John Rechy – Numbers


Paru en 1967 aux Etats-Unis, le roman de John Rechy ne fit l’objet d’une traduction et d’une édition françaises que très récemment. Une réparation méritée pour un écrivain au profil si particulier qui eut le courage – et le mérite – d’écrire sur la prostitution homosexuelle masculine à une époque où un tel sujet relevait d’un véritable anathème.
Difficile de ne pas voir en Johnny Rio, l’apollon vers qui tous les regards se tournent, un jeune homme qui suinte le sexe pour reprendre une expression de son créateur, un double de John Rechy. Tous deux firent du tapin un mode de vie comme un moyen de subsistance. Rechy poursuivit d’ailleurs cette activité jusqu’à l’âge de cinquante-cinq ans, malgré ses succès littéraires, malgré les cours de creative writing qu’il donnait à l’Université. Par peur que le succès littéraire ne cesse, par peur de ne plus plaire sans doute aussi. Ce n’est que lorsqu’il rencontra comme client un homme de vingt ans son cadet qui allait devenir son compagnon au long cours qu’il mit un terme à son activité de tapin.

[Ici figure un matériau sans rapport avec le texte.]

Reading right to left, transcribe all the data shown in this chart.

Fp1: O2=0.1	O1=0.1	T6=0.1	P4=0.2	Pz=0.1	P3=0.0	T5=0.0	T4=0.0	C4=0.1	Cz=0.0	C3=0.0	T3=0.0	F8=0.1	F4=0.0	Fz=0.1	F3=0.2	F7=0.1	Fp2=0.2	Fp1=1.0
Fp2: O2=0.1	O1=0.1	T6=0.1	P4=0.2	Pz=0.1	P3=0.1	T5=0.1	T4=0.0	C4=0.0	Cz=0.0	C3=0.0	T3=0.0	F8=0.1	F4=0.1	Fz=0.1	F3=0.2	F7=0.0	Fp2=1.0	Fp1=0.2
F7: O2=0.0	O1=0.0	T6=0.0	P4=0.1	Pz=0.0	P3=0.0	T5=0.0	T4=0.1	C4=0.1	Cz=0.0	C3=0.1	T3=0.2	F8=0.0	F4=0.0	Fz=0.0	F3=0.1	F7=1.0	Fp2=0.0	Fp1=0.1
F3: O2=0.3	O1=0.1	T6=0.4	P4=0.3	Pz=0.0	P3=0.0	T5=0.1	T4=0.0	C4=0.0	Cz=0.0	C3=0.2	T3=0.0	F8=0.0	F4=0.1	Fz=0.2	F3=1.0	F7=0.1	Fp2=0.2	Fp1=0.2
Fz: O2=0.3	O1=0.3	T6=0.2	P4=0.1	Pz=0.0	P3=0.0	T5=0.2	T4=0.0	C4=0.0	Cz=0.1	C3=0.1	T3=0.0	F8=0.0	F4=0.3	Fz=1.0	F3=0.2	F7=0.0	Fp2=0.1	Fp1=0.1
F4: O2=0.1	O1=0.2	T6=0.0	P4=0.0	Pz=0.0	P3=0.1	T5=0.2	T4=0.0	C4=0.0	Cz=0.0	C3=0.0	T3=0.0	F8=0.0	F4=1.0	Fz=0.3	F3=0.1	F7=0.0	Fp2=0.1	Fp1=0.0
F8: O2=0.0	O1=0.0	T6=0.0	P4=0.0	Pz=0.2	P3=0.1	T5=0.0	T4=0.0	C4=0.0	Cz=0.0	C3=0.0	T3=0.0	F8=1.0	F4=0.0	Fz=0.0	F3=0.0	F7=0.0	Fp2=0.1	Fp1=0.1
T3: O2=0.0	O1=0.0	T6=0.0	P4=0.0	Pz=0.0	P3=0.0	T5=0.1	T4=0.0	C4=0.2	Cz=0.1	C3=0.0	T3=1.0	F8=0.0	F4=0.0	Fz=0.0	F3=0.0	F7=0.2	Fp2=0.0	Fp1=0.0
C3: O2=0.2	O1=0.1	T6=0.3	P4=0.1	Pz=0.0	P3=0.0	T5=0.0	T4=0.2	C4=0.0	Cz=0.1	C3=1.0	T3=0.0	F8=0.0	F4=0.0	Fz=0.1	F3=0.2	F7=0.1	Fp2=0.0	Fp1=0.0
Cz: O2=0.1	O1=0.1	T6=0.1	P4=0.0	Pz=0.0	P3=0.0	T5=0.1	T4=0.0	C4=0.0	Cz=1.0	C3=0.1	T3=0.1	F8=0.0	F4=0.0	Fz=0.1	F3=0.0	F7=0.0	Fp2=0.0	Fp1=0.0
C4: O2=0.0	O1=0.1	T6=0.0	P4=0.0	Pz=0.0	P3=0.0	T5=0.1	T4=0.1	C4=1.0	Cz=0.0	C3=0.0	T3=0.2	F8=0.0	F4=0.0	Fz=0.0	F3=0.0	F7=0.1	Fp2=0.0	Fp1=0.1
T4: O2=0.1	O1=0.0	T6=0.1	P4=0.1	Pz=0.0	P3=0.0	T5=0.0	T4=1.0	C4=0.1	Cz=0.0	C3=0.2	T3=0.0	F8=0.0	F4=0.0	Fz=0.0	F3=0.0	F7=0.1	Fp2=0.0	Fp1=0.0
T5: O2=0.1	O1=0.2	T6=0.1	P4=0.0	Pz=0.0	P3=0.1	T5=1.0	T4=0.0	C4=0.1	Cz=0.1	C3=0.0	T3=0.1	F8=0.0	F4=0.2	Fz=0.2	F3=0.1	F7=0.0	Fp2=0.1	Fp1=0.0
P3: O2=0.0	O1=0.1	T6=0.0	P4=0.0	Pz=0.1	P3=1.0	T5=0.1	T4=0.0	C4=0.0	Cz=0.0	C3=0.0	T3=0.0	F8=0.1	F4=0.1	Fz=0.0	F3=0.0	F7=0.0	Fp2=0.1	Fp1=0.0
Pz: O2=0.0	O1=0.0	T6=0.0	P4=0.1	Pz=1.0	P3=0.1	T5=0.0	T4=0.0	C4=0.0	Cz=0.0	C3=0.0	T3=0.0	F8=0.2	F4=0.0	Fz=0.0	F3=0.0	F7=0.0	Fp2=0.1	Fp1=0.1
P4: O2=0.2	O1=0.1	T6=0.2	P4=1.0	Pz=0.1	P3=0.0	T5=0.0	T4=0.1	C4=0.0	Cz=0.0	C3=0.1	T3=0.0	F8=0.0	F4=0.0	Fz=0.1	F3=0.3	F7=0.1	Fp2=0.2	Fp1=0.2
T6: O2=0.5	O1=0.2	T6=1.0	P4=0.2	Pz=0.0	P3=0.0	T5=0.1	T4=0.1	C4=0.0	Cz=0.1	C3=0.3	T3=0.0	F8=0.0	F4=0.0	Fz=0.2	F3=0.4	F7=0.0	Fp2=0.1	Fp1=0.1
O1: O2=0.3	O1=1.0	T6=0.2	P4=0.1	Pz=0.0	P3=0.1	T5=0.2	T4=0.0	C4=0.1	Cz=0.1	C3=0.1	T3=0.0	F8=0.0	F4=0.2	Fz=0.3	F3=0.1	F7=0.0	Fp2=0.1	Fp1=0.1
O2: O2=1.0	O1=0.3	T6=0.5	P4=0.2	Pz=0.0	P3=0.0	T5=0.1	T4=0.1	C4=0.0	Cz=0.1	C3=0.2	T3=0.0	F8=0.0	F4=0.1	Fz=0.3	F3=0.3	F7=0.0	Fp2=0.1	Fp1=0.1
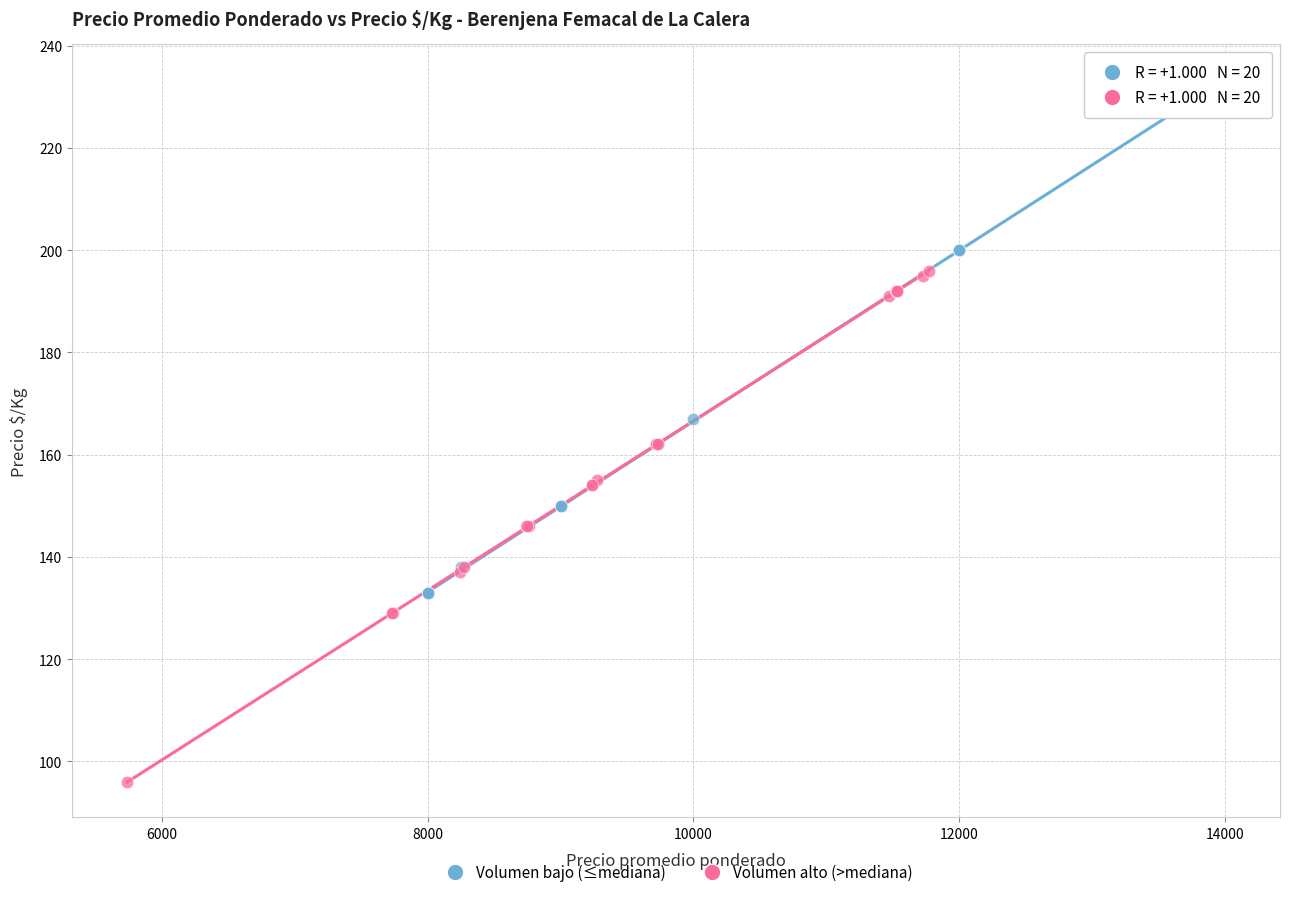

Which series contains the highest Y value?

Volumen bajo (≤mediana)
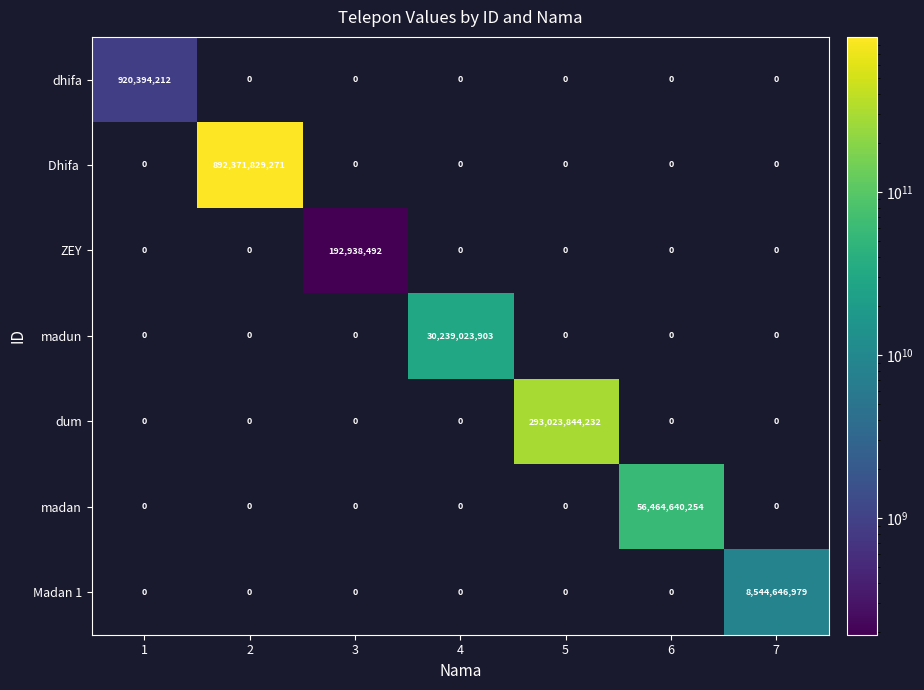

Which category has the highest value in the madan series?

6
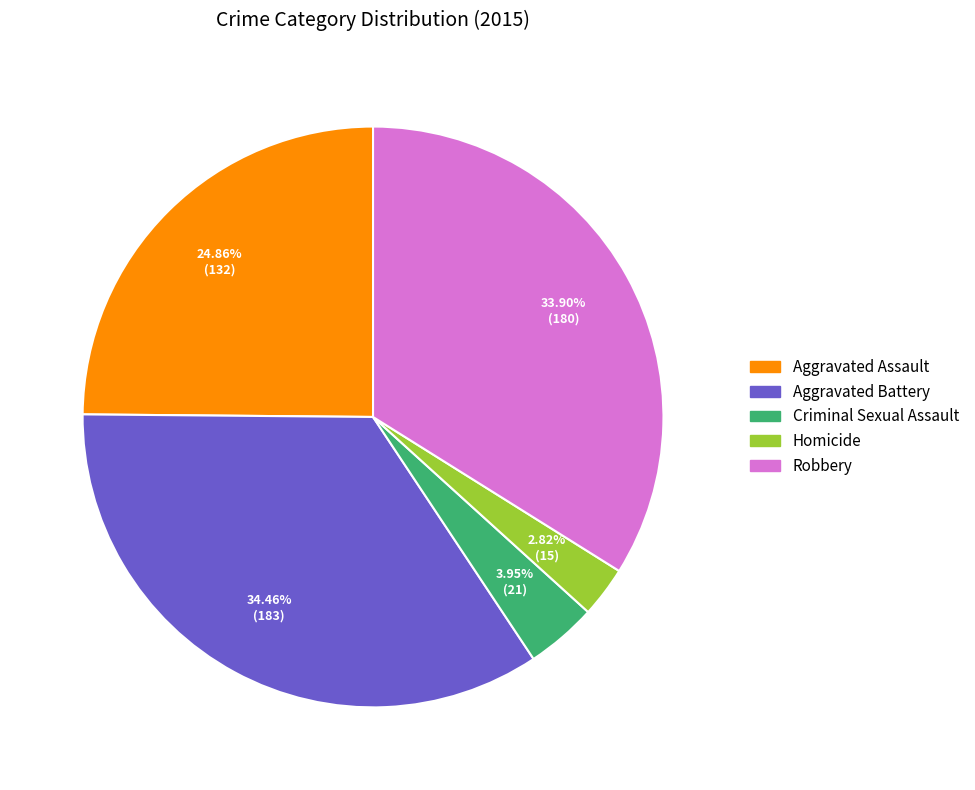

Which slice is the smallest?

Homicide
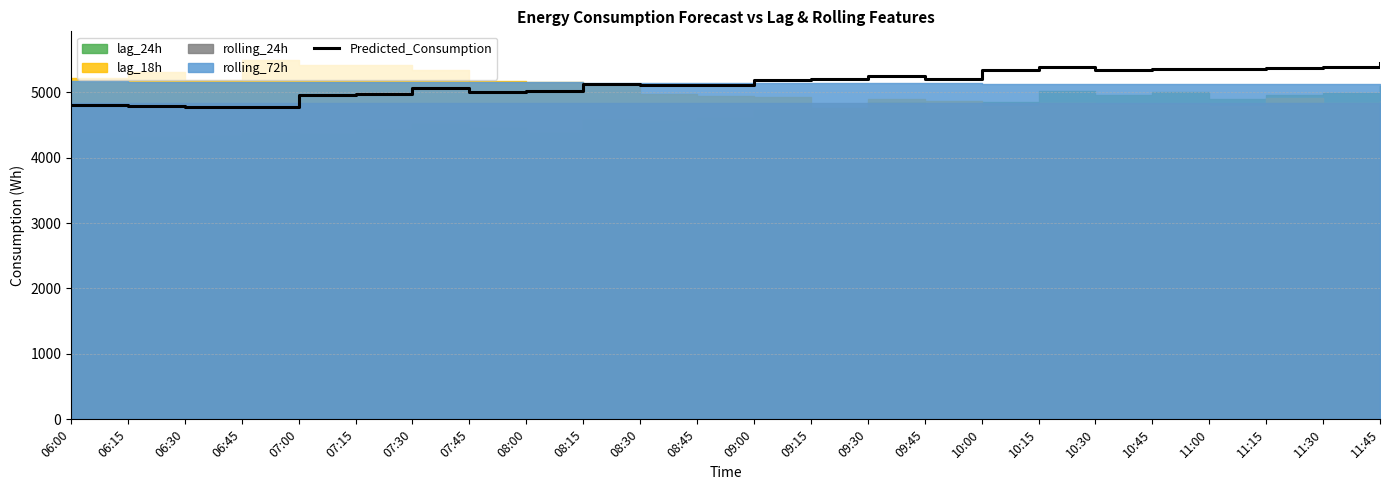

How many lines are shown in the chart?

1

Johnny Rio, une star de la prostitution masculine à Los Angeles, revient dans la ville des Anges après trois longues années d’absence et d’abstinence. Plus beau et plus musclé que jamais, il se complaît dans un narcissisme vain : celui d’attiser le désir de l’autre, homme (de préférence) ou femme (par exception), celui d’être choisi tout en se donnant le luxe de choisir à son tour selon des règles et des critères de plus en plus sophistiqués. Dès lors, quoi de plus naturel que de retourner sur les hauts lieux de ses exploits passés, du côté des collines de Hollywood où de rapides échanges sexuels se monnaient, sans amour et presque sans désir non plus.
Mais Johnny, qui a mis un peu d’argent de côté, ne veut plus tapiner. Il veut seulement accumuler les coups, multiplier les passes quotidiennes selon des règles qui lui appartiennent. D’abord, pas de réciprocité sexuelle. Il accepte d’être sucé, point barre. Pas de paiement non plus. Ensuite, ne jamais pratiquer avec le même homme, chaque acte devant se faire avec un nouveau partenaire vite séduit et aussitôt rejeté, une fois la braguette refermée. Enfin et surtout, il s’agit pour Johnny de remplir un quota quotidien, chaque jour plus élevé comme une spirale infernale le poussant à vérifier en permanence sa valeur de séduction au risque de sombrer dans des traques de plus en plus sordides et de plonger dans une dépression absolue, totale, incompréhensible vue de l’extérieur.
On l’aura compris, « Numbers » n’est pas un roman ordinaire mais plutôt la chronique triste de ce qu’une société hypocrite peut conduire à provoquer : un amour sans amour et à haut risque. Un livre coup de poing, étrange et perturbant.